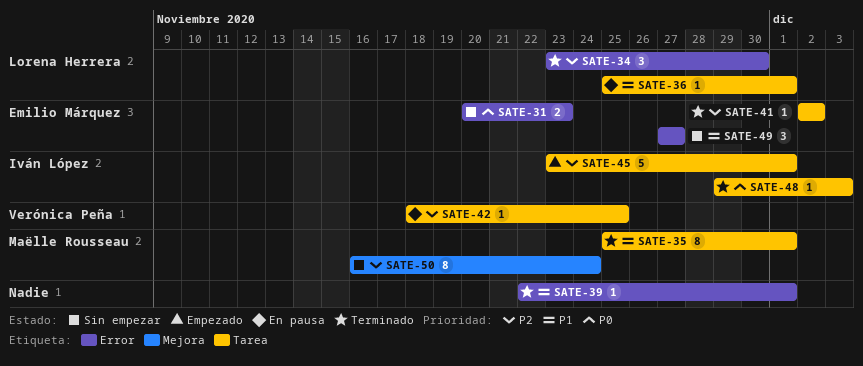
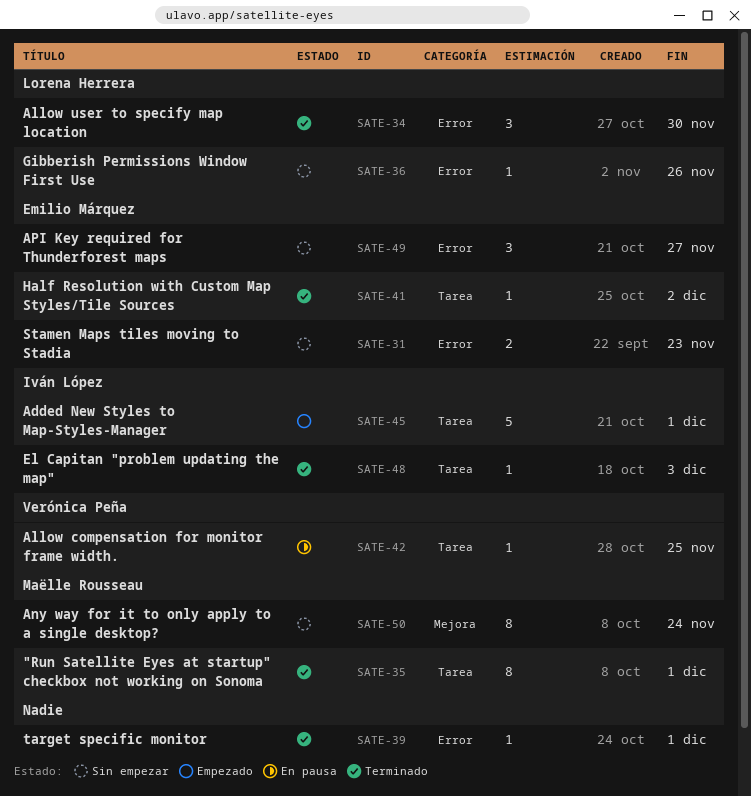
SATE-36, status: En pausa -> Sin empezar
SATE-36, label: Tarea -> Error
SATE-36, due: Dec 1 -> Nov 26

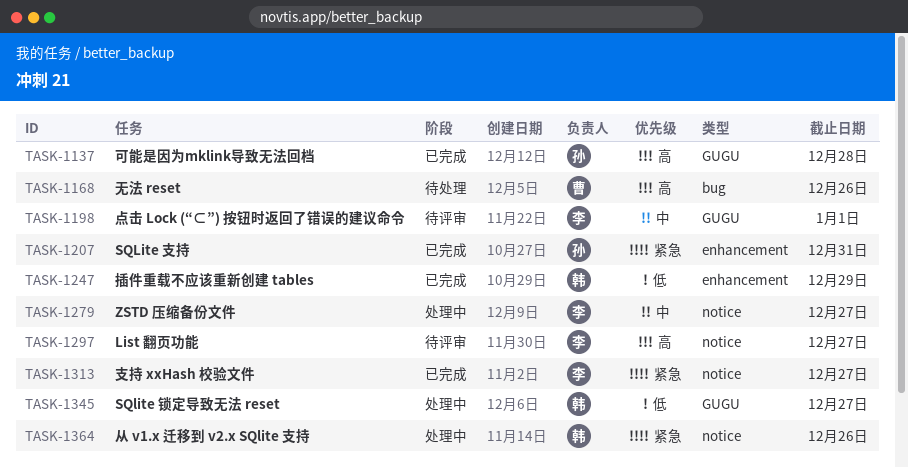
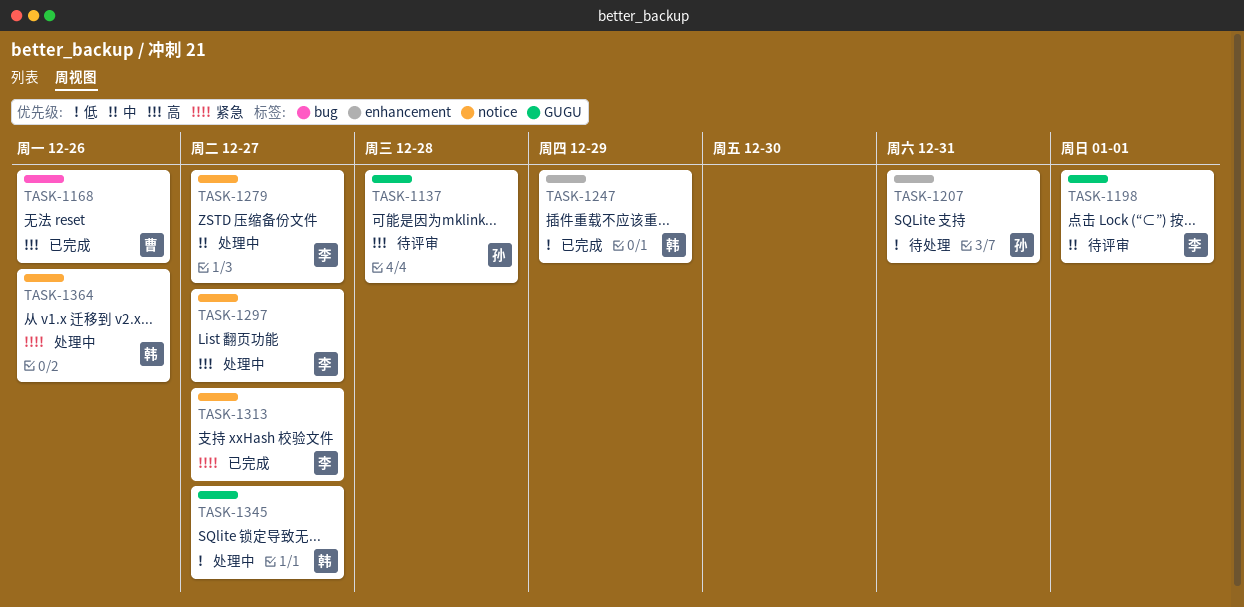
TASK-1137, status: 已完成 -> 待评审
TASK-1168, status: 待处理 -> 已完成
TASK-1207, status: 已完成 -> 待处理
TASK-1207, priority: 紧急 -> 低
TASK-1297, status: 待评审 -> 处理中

* * *

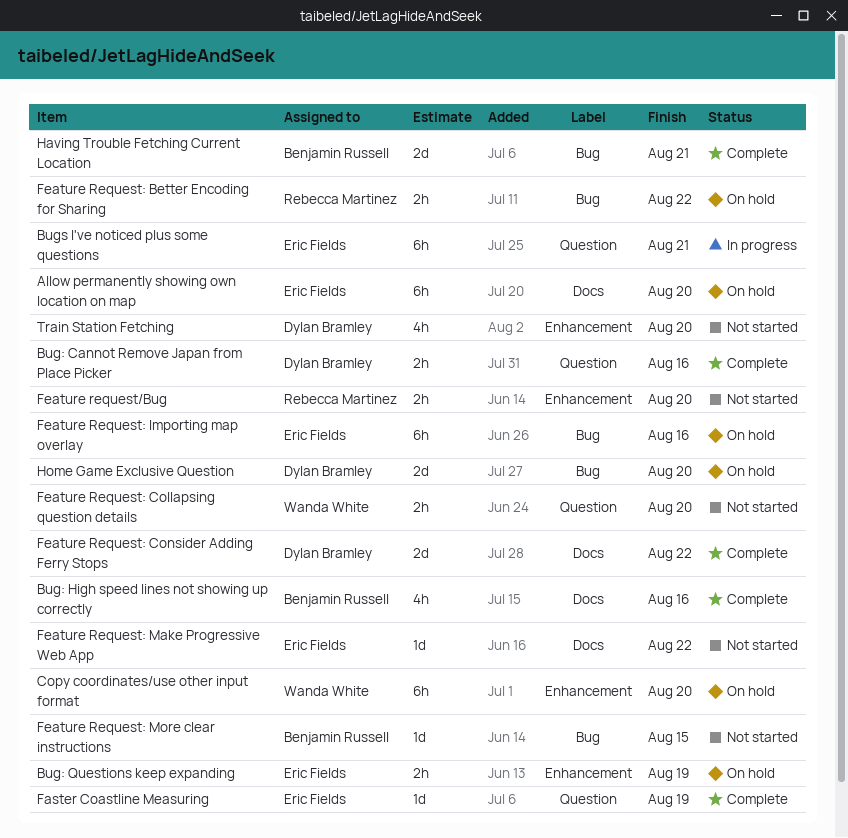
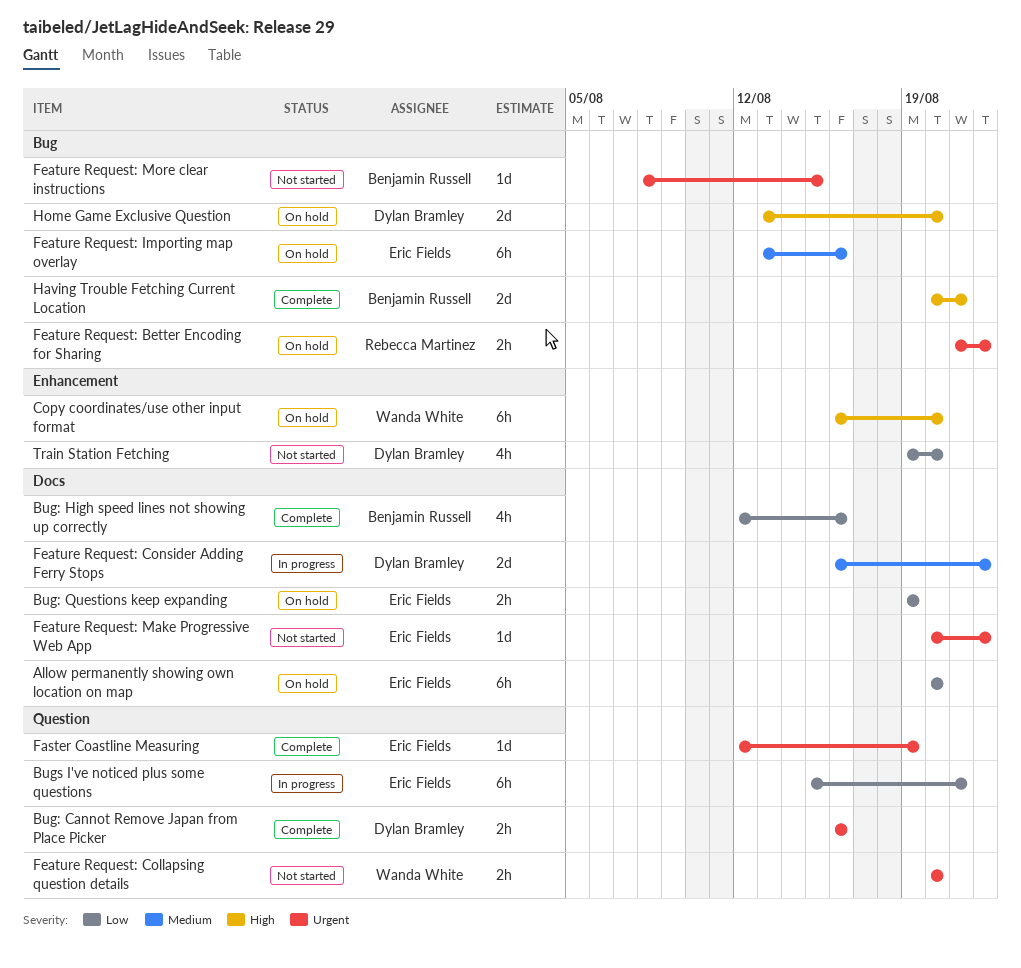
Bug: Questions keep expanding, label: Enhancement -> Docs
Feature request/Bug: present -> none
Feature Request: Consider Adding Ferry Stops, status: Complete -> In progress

--

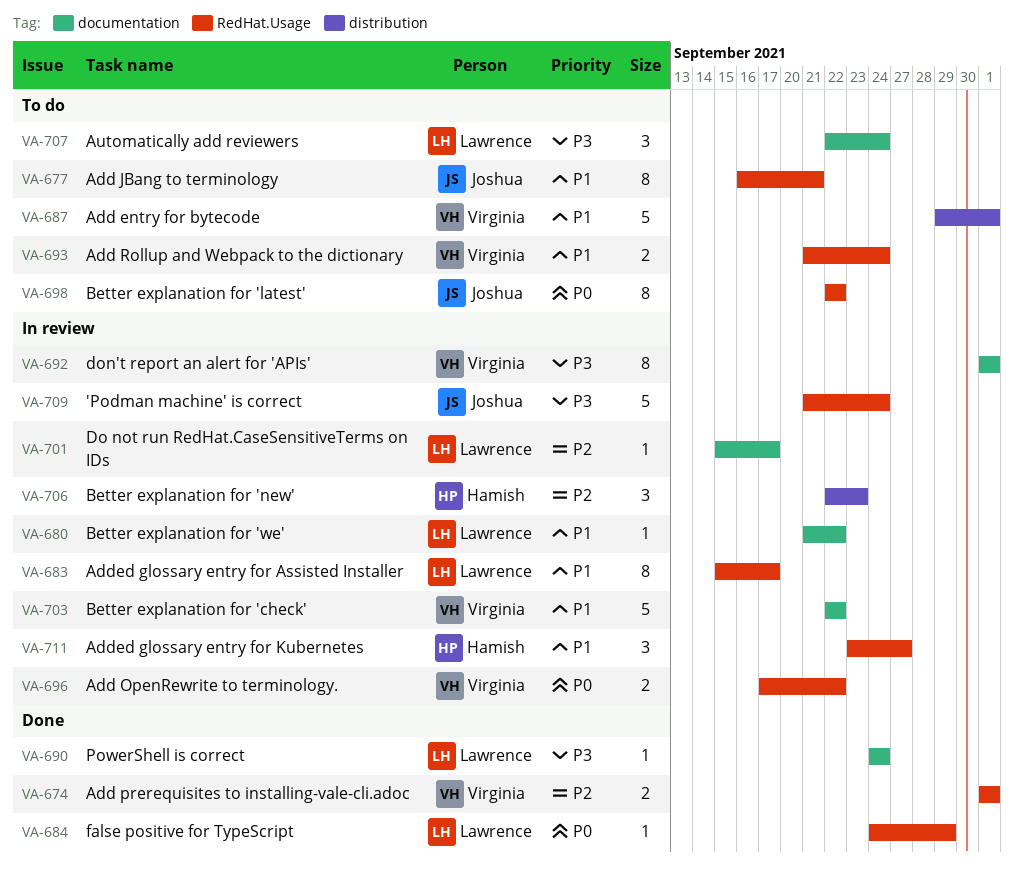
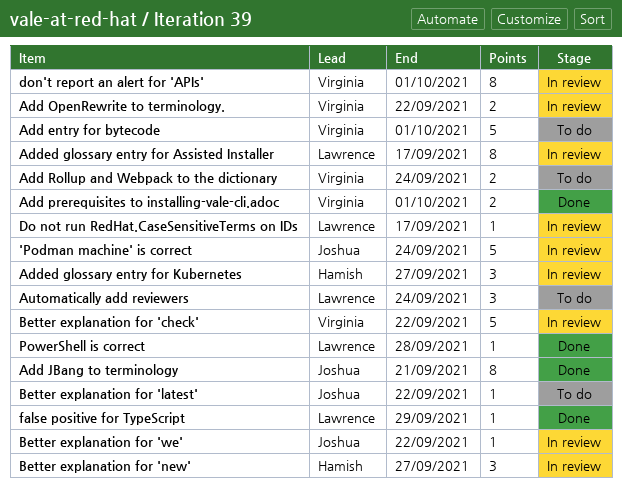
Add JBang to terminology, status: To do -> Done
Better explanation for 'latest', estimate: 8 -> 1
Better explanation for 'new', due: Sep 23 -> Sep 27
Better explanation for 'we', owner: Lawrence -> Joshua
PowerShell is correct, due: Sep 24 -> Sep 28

> **Exercise**:
Would you return all lines from the preceding listing that contain the word "status"?

> **Exercise response**:
SATE-36, status: En pausa -> Sin empezar
TASK-1137, status: 已完成 -> 待评审
TASK-1168, status: 待处理 -> 已完成
TASK-1207, status: 已完成 -> 待处理
TASK-1297, status: 待评审 -> 处理中
Feature Request: Consider Adding Ferry Stops, status: Complete -> In progress
Add JBang to terminology, status: To do -> Done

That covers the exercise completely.